Leaving out any pictures, print the entries that follow exactly as they stand.

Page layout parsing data
◇ ◇ ◇
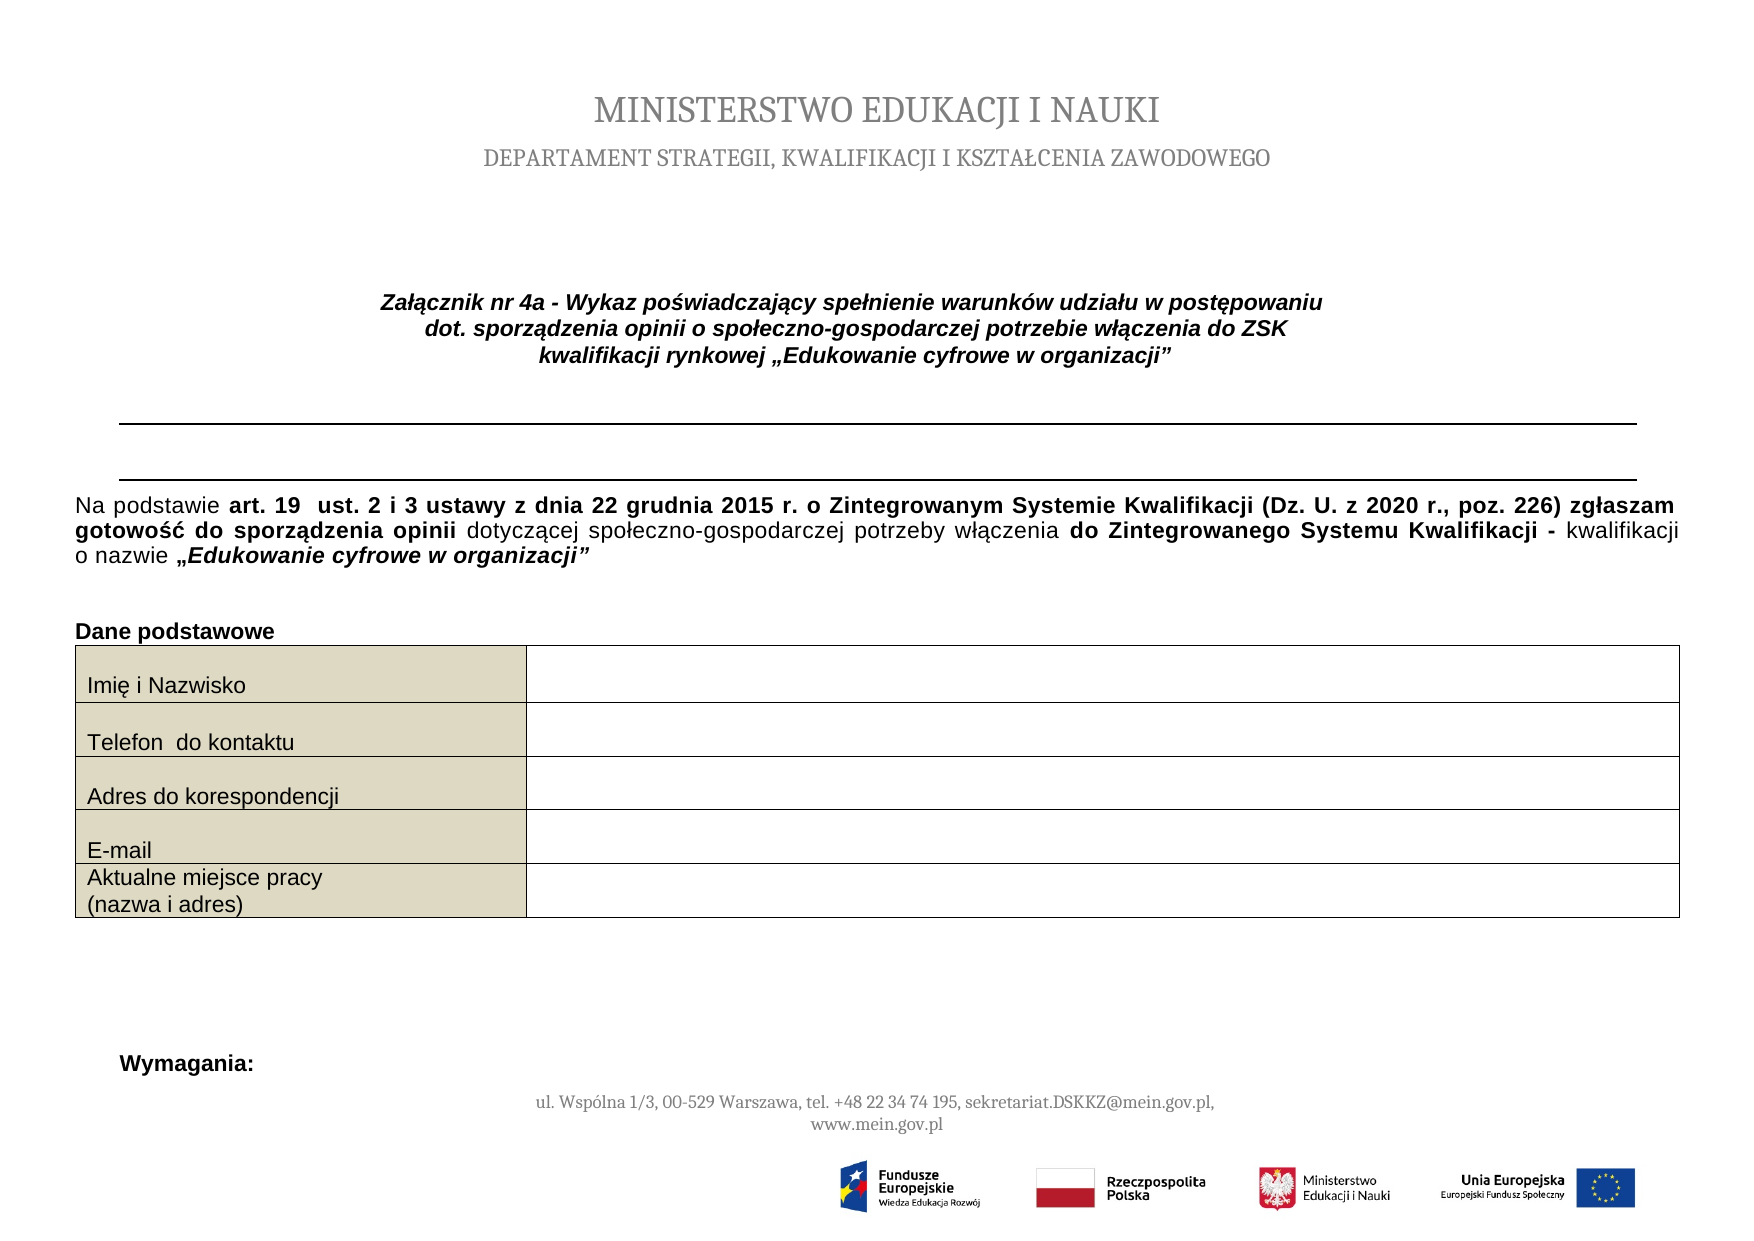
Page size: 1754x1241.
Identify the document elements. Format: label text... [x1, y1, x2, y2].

table_cell Telefon do kontaktu [76, 703, 526, 756]
picture [796, 1137, 1679, 1239]
table_cell Adres do korespondencji [76, 757, 526, 809]
table_header [527, 646, 1679, 702]
text kwalifikacji rynkowej „Edukowanie cyfrowe w organizacji” [75, 342, 1637, 368]
table_cell [527, 703, 1679, 756]
table_cell E-mail [76, 810, 526, 863]
table_cell Aktualne miejsce pracy (nazwa i adres) [76, 864, 526, 917]
text Załącznik nr 4a - Wykaz poświadczający spełnienie warunków udziału w postępowaniu dot. sporządzenia opinii o społeczno-gospodarczej potrzebie włączenia do ZSK [75, 289, 1637, 342]
table_cell [527, 810, 1679, 863]
text Wymagania: [119, 1050, 1637, 1076]
table_cell [527, 864, 1679, 917]
text Na podstawie art. 19 ust. 2 i 3 ustawy z dnia 22 grudnia 2015 r. o Zintegrowanym Systemie Kwalifikacji (Dz. U. z 2020 r., poz. 226) zgłaszam gotowość do sporządzenia opinii dotyczącej społeczno-gospodarczej potrzeby włączenia do Zintegrowanego Systemu Kwalifikacji - kwalifikacji o nazwie „Edukowanie cyfrowe w organizacji” [75, 493, 1679, 568]
text Dane podstawowe [75, 618, 1679, 645]
table_header Imię i Nazwisko [76, 646, 526, 702]
table_cell [527, 757, 1679, 809]
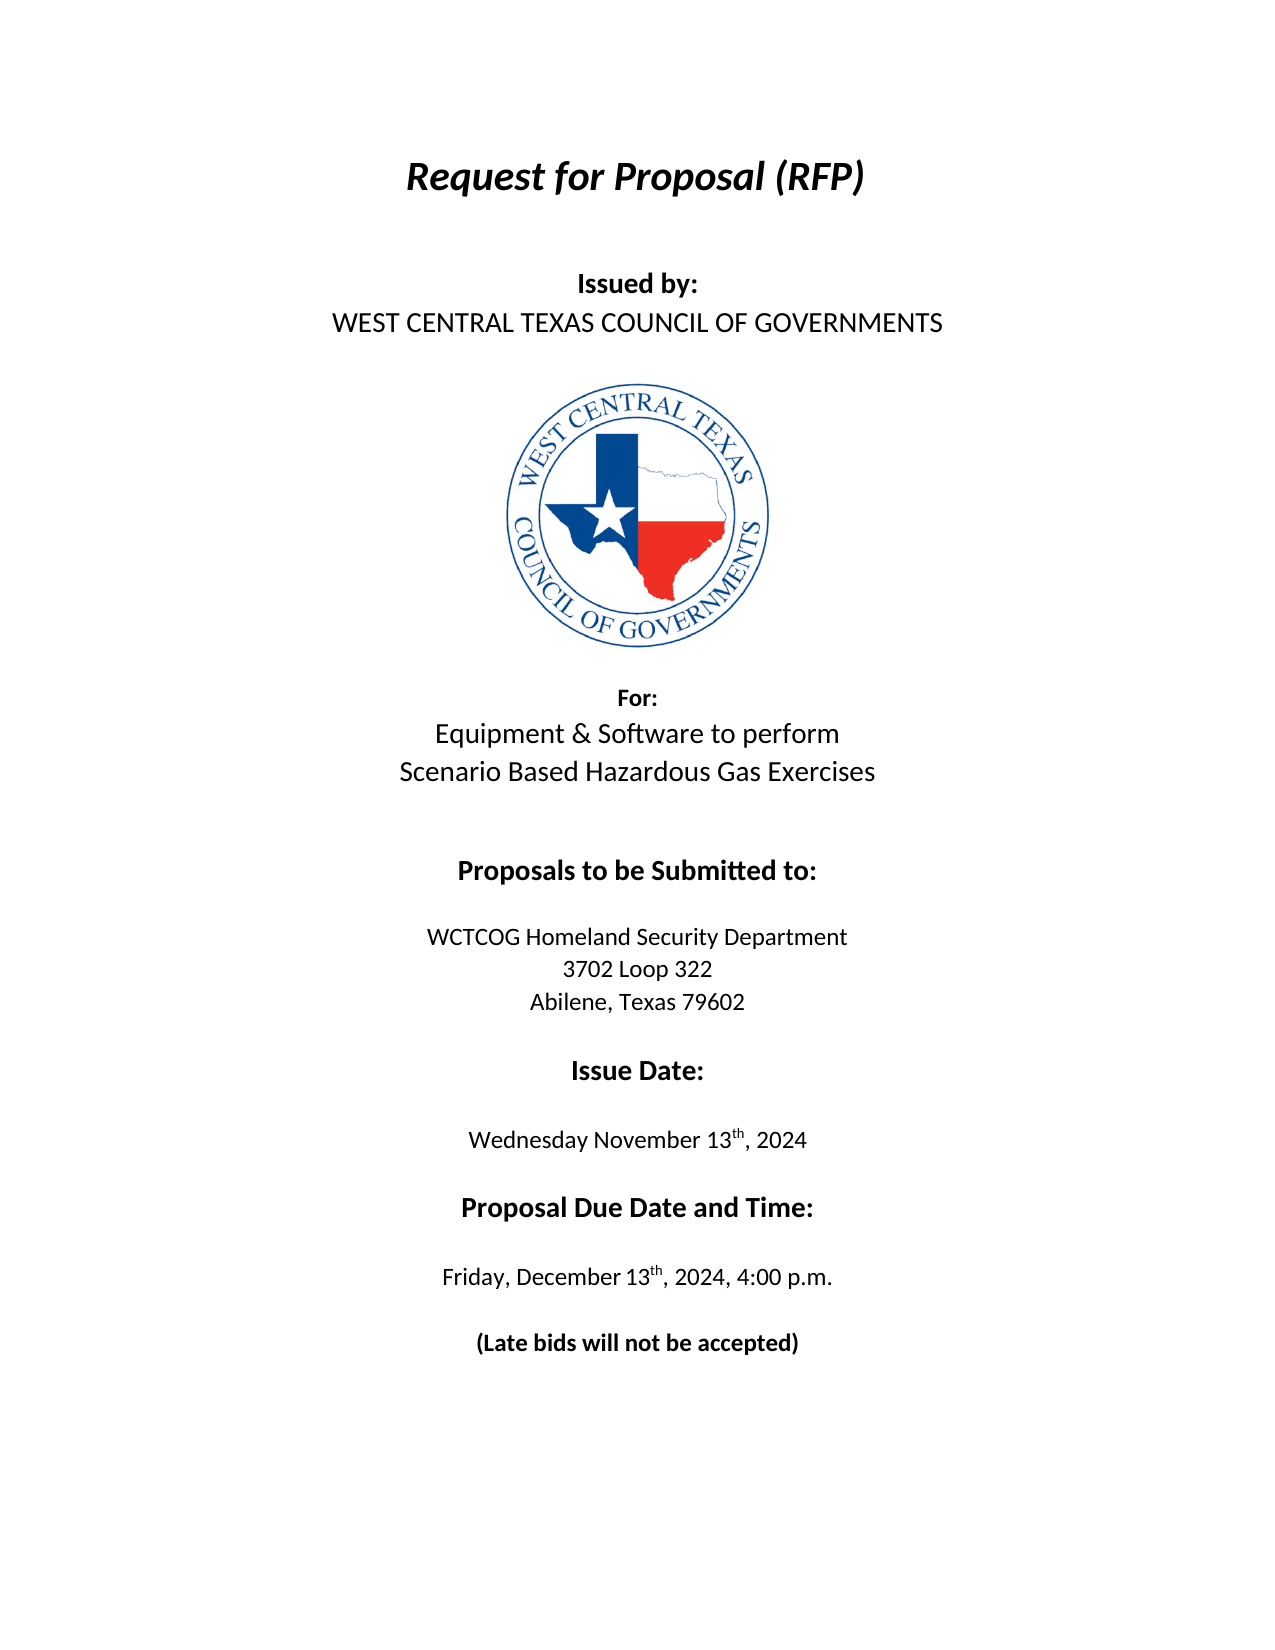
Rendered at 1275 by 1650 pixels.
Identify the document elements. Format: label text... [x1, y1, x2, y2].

text Proposals to be Submitted to: [150, 852, 1125, 888]
text Equipment & Software to perform [150, 715, 1125, 750]
text Proposal Due Date and Time: [150, 1189, 1125, 1225]
text Scenario Based Hazardous Gas Exercises [150, 753, 1125, 789]
text For: [150, 682, 1125, 712]
text Friday, December 13th, 2024, 4:00 p.m. [150, 1261, 1125, 1291]
text Issue Date: [150, 1052, 1125, 1088]
text WCTCOG Homeland Security Department [150, 921, 1125, 951]
text (Late bids will not be accepted) [150, 1327, 1125, 1357]
text WEST CENTRAL TEXAS COUNCIL OF GOVERNMENTS [150, 304, 1125, 339]
text 3702 Loop 322 [150, 954, 1125, 984]
text Request for Proposal (RFP) [150, 150, 1125, 201]
text Issued by: [150, 265, 1125, 301]
picture [502, 380, 773, 650]
text Abilene, Texas 79602 [150, 987, 1125, 1017]
text Wednesday November 13th, 2024 [150, 1124, 1125, 1154]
◇ ◇ ◇
> [Response area]:
Page size: 1754x1241.
Identify the document elements. Format: label text... [x1, y1, x2, y2].

table_cell Telefon do kontaktu [76, 703, 526, 756]
picture [796, 1137, 1679, 1239]
table_cell Adres do korespondencji [76, 757, 526, 809]
table_header [527, 646, 1679, 702]
text kwalifikacji rynkowej „Edukowanie cyfrowe w organizacji” [75, 342, 1637, 368]
table_cell [527, 703, 1679, 756]
table_cell E-mail [76, 810, 526, 863]
table_cell Aktualne miejsce pracy (nazwa i adres) [76, 864, 526, 917]
text Załącznik nr 4a - Wykaz poświadczający spełnienie warunków udziału w postępowaniu dot. sporządzenia opinii o społeczno-gospodarczej potrzebie włączenia do ZSK [75, 289, 1637, 342]
table_cell [527, 810, 1679, 863]
text Wymagania: [119, 1050, 1637, 1076]
table_cell [527, 864, 1679, 917]
text Na podstawie art. 19 ust. 2 i 3 ustawy z dnia 22 grudnia 2015 r. o Zintegrowanym Systemie Kwalifikacji (Dz. U. z 2020 r., poz. 226) zgłaszam gotowość do sporządzenia opinii dotyczącej społeczno-gospodarczej potrzeby włączenia do Zintegrowanego Systemu Kwalifikacji - kwalifikacji o nazwie „Edukowanie cyfrowe w organizacji” [75, 493, 1679, 568]
text Dane podstawowe [75, 618, 1679, 645]
table_header Imię i Nazwisko [76, 646, 526, 702]
table_cell [527, 757, 1679, 809]
Rendered at 1275 by 1650 pixels.
Identify the document elements. Format: label text... [x1, y1, x2, y2].

text Proposals to be Submitted to: [150, 852, 1125, 888]
text Equipment & Software to perform [150, 715, 1125, 750]
text Proposal Due Date and Time: [150, 1189, 1125, 1225]
text Scenario Based Hazardous Gas Exercises [150, 753, 1125, 789]
text For: [150, 682, 1125, 712]
text Friday, December 13th, 2024, 4:00 p.m. [150, 1261, 1125, 1291]
text Issue Date: [150, 1052, 1125, 1088]
text WCTCOG Homeland Security Department [150, 921, 1125, 951]
text (Late bids will not be accepted) [150, 1327, 1125, 1357]
text WEST CENTRAL TEXAS COUNCIL OF GOVERNMENTS [150, 304, 1125, 339]
text 3702 Loop 322 [150, 954, 1125, 984]
text Request for Proposal (RFP) [150, 150, 1125, 201]
text Issued by: [150, 265, 1125, 301]
picture [502, 380, 773, 650]
text Abilene, Texas 79602 [150, 987, 1125, 1017]
text Wednesday November 13th, 2024 [150, 1124, 1125, 1154]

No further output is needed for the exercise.